Although the research tools provided by the ISO 14001 framework are both qualitative and quantitative, this approach is consistent with the guidance provided by Neuman (2003) who points out that, "Both qualitative and quantitative research use several specific research techniques (e.g., survey, interview, and historical analysis), yet there is much overlap between the type of data and the style of research. Most qualitative-style researchers examine qualitative data and vice versa" (p. 16). Indeed, researchers have used qualitative and quantitative surveys to assess consumer reactions to proposed environmental initiatives at the local level (Neuman, 2003). In fact, quantitative and qualitative research methods are characterized by a number of similarities that lend themselves to environmental systems analyses and development (as well as some differences) (Neuman, 2003). The distinct differences in the qualitative and quantitative research suggest that the use of quantitative data for environmental system development is highly appropriate, but that such data must be interpreted by taking into account a wide range of potentially qualitative factors that will not be possible using one approach to the exclusion of the other research approach (Neuman, 2003).

**Exercise task A:**
Answer each question from the passage on qualitative and quantitative research methods:
(i) Which three research techniques does the quotation from Neuman give as examples?
(ii) What have researchers used qualitative and quantitative surveys to assess?
(iii) On which page of Neuman (2003) does the quoted material appear?
**Exercise task B:** Summarize the passage on qualitative and quantitative research methods in two sentences.
**Exercise task C:** Resume the passage on qualitative and quantitative research methods after its last sentence and keep writing in the same style.
The data that follow come from a separate source that has nothing to do with the passage on research methods.

**Given data:**
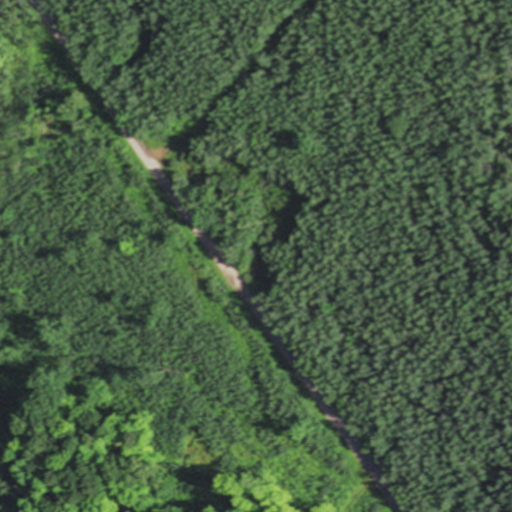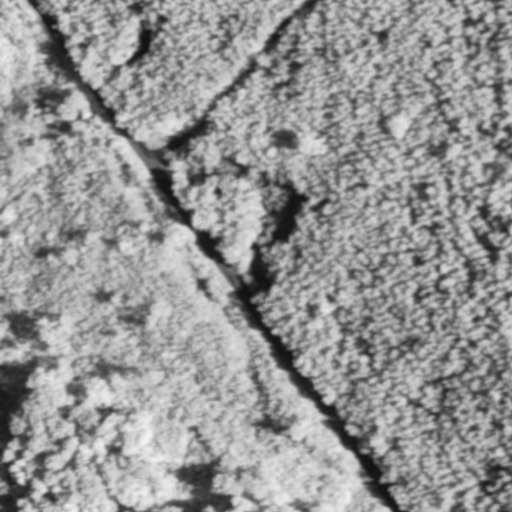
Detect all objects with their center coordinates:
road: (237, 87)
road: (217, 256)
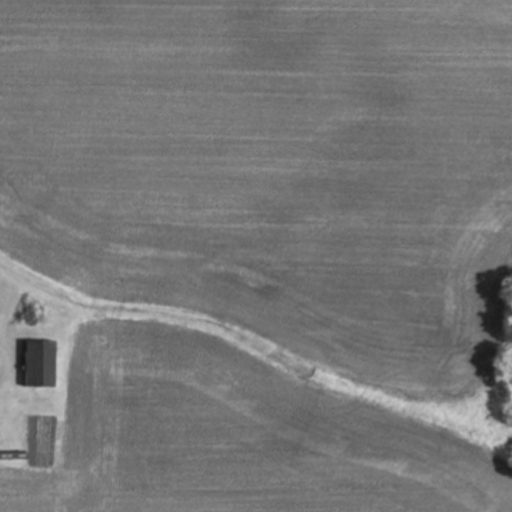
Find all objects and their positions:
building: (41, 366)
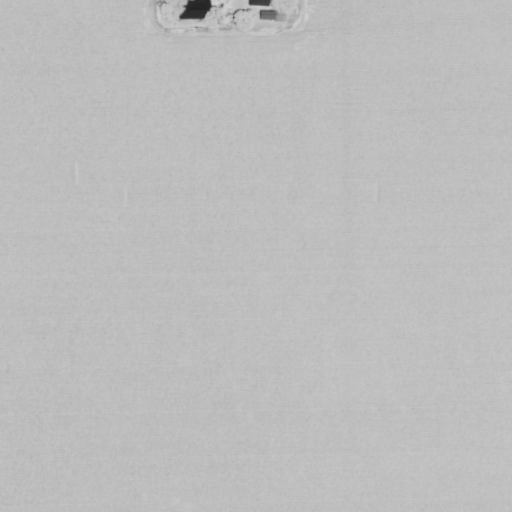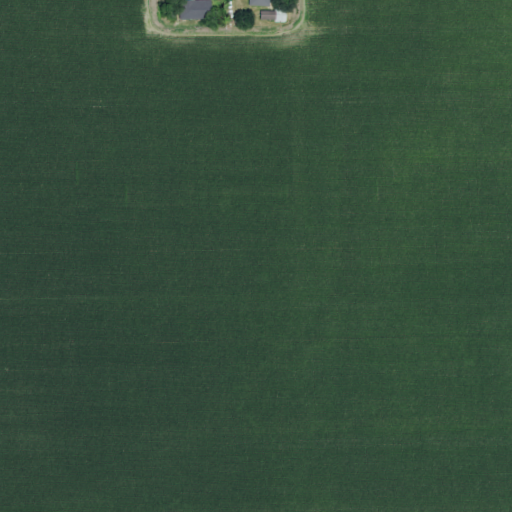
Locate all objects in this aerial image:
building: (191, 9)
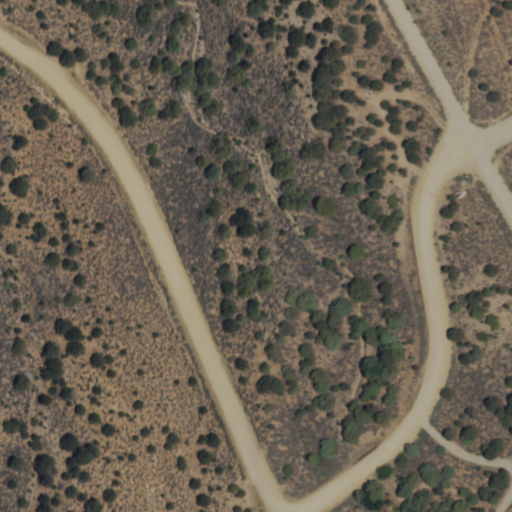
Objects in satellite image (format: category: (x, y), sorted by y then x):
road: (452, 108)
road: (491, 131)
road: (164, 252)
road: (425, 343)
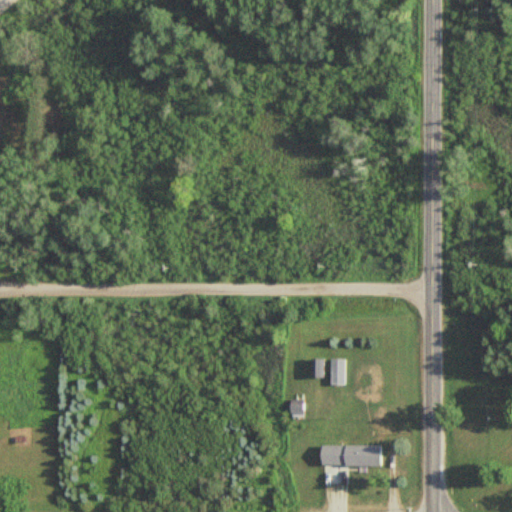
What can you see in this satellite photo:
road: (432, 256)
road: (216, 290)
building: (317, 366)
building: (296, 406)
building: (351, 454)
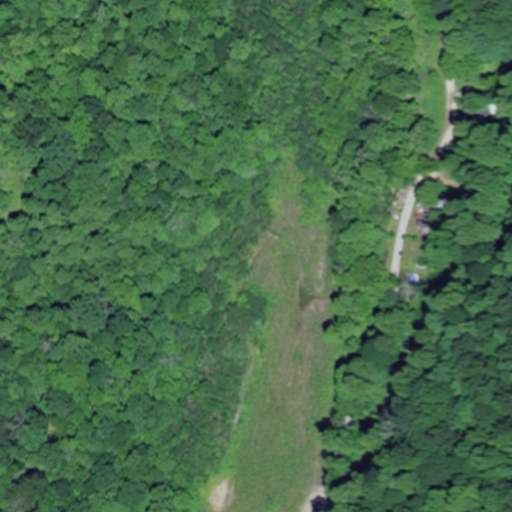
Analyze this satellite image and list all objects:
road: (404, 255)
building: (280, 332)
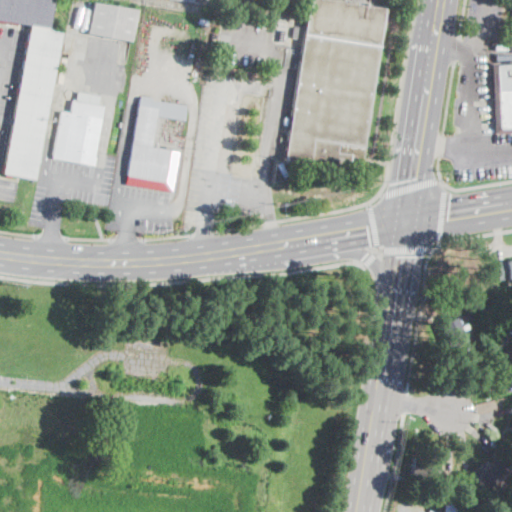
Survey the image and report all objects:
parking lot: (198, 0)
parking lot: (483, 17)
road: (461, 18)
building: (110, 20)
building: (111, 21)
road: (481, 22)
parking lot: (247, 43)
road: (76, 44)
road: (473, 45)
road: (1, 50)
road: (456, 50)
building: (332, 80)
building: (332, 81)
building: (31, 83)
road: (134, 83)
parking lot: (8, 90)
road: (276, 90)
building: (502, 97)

**Expected output A:**
(i) Survey, interview, and historical analysis.
(ii) Consumer reactions to proposed environmental initiatives at the local level.
(iii) Page 16.

**Expected output B:** The passage holds that the ISO 14001 framework's mix of qualitative and quantitative tools agrees with Neuman (2003), who notes that both research styles use several of the same techniques and overlap in the type of data they examine. It concludes that quantitative data are highly appropriate for environmental system development but must be interpreted with a wide range of qualitative factors in mind, which is not possible with either approach alone.

**Expected output C:**
A summary of the foregoing research methods for environmental system development is provided in Table 1 below.

Table 1

Summary of Research Methods Used for Environmental System Development: Past Five Years to Date

Research Method

Description

Operation

Quantitative risk-assessment methods

1. Risk assessment for potential risk to human health;

2. Risk assessment for potential damage to the environment from manmade activities;

3. Formulating timely and efficient responses to environmental disasters such as hazardous waste spills and their management.

4. Biomonitoring and exposure assessments of environmental threats to human health (Vandenberg.et al., 2010).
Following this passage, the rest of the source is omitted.